If you make a qualified charitable donation, you will not only help your favorite charity but also receive a tax benefit. Here we look at what constitutes a deductible donation, what deduction ceilings you need to look out for and what records you need to keep when giving to charities.

Common Types of Donations

Cash - This is the most common type of donation and, not surprisingly, the easiest to value. A contribution by check is deductible in the year you give the check, even if it is cashed the following year. However, you can't deduct a cash contribution unless you keep a bank record (such as a canceled check or bank statement) of the contribution that includes the name of the charity, date of contribution and amount.

Intangible Assets - During the stock market boom, it was very common to see charitable donations of appreciated intangible personal property such as securities. These gifts allow you to remove an asset that has appreciated or that is otherwise taxable (if sold by you) from your estate. When donating intangible assets, the fair market value on the date of donation is typically used to determine the value of the donation.

A deduction will be allowed for the value of a life insurance policy if the charity is irrevocably named as the beneficiary and you make both a legal assignment and a complete delivery of the policy.

Tangible Assets - Nowadays, real estate has become a popular donation; this type of donation also allows you to remove from your estate an asset that has appreciated or that would otherwise be taxable if you were to sell it.

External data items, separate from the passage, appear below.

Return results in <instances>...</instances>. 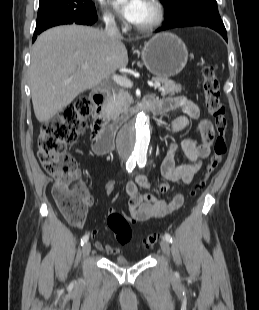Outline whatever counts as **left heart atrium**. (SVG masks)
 Listing matches in <instances>:
<instances>
[{
  "label": "left heart atrium",
  "mask_w": 259,
  "mask_h": 310,
  "mask_svg": "<svg viewBox=\"0 0 259 310\" xmlns=\"http://www.w3.org/2000/svg\"><path fill=\"white\" fill-rule=\"evenodd\" d=\"M143 0H114L119 13L129 22L134 23Z\"/></svg>",
  "instance_id": "39dd6f15"
}]
</instances>
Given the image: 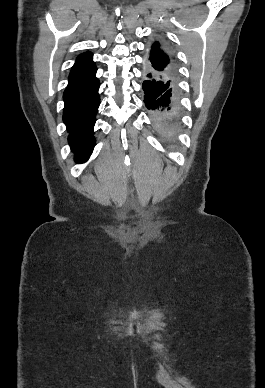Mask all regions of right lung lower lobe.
Masks as SVG:
<instances>
[{
	"mask_svg": "<svg viewBox=\"0 0 265 388\" xmlns=\"http://www.w3.org/2000/svg\"><path fill=\"white\" fill-rule=\"evenodd\" d=\"M99 86L100 82L94 74L84 79L69 81L63 94V121L77 163L85 162L93 150V128L100 104Z\"/></svg>",
	"mask_w": 265,
	"mask_h": 388,
	"instance_id": "98d812e1",
	"label": "right lung lower lobe"
}]
</instances>
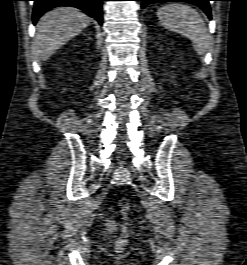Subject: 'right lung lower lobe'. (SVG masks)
<instances>
[{
    "label": "right lung lower lobe",
    "instance_id": "right-lung-lower-lobe-1",
    "mask_svg": "<svg viewBox=\"0 0 247 265\" xmlns=\"http://www.w3.org/2000/svg\"><path fill=\"white\" fill-rule=\"evenodd\" d=\"M33 23L48 10L58 6H72L86 12L90 17L97 20L102 25V1L104 0H33Z\"/></svg>",
    "mask_w": 247,
    "mask_h": 265
}]
</instances>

Property such as furniture, clothes, and art are regularly donated items that many people overlook when filing their tax return. One reason for this might be that it can be difficult to put a price on the value of some donated property. For property such as cars, boats or other motor vehicles, the recordkeeping laws have become more stringent because many people have been busted by the Internal Revenue Service (IRS) for grossly overstating the value of donated vehicles. In addition, you can't take a deduction for clothes and household goods unless these items are in good condition.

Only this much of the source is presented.